Vent’anni ai massimi livelli, comprese le quattro stagioni a Istanbul, come ha visto cambiare la pallavolo?
«Ormai si punta tanto sulla potenza, sul fisico. Lo vediamo anche in Nazionale, con giocatori che una volta l’Italia non aveva. Purtroppo si lavora più sulla potenza, si punta più al tiro a cento all’ora, e si è un po’ trascurata la tecnica: così magari una partita si perde per un bagher brutto o un errore nell’appoggio, particolari che contano quanto tirare fortissimo».
E’ un’evoluzione che le piace?
«Mah, il fatto che si trascuri la tecnica no, non mi piace. La specializzazione ha portato a cambiamenti pesanti, guardate i centrali, una come la Paggi poteva restare in campo a ricevere e difendere, quelli moderni no.
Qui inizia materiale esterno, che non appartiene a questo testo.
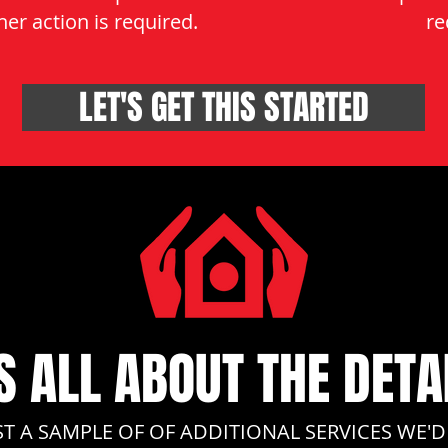
er action is required.
re
LET'S GET THIS STARTED
'S ALL ABOUT THE DETA
ST A SAMPLE OF OF ADDITIONAL SERVICES WE'D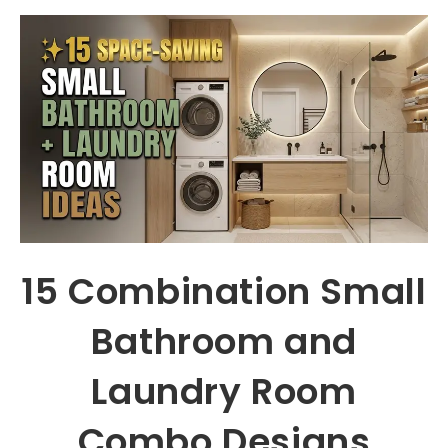
15 Combination Small
Bathroom and
Laundry Room
Combo Designs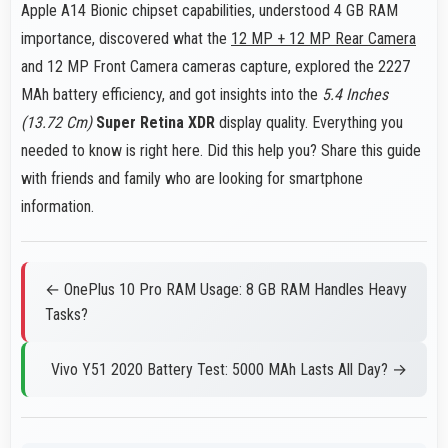
Apple A14 Bionic chipset capabilities, understood 4 GB RAM
importance, discovered what the
12 MP + 12 MP Rear Camera
and 12 MP Front Camera cameras capture, explored the 2227
MAh battery efficiency, and got insights into the
5.4 Inches
(13.72 Cm)
Super Retina XDR
display quality. Everything you
needed to know is right here. Did this help you? Share this guide
with friends and family who are looking for smartphone
information.
← OnePlus 10 Pro RAM Usage: 8 GB RAM Handles Heavy
Tasks?
Vivo Y51 2020 Battery Test: 5000 MAh Lasts All Day? →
Vedo che in palestra si lavora meno, proprio in termini di ore, anche perché con i calendari che fanno per giocare partite ogni due giorni qualcosa si deve sacrificare».
Ha girato l’Italia, è andata all’estero, quali sono le città che si porta nel cuore?
«Al numero 1 c’è Omegna, casa mia, dove sono anche adesso. Qui mi sento sempre in vacanza. Poi Bergamo, dove ho giocato tanti anni e dove ho ancora tanti amici, è un posto che mi ha conquistato. E Istanbul, nei quattro anni lì ho avuto modo di conoscerla meglio di quello che facciamo quando andiamo in trasferta e facciamo un giro intorno al palazzetto e via».
Una volta scriveva diari con le sue impressioni, lo fa ancora?
«No, ma quei diari li ho ancora e mi piace ogni tanto sfogliarli per rivivere quei ricordi. Ci ritrovo particolari di cui magari mi ero dimenticata. Bello rivivere le emozioni, le vittorie. Ora il passatempo è il mio cane, l’avrei sempre voluto, pensavo di prendermelo quando mi sarei sistemata, poi due mesi e mezzo fa me l’ha regalato il mio fidanzato. Mi sta riempiendo le giornate».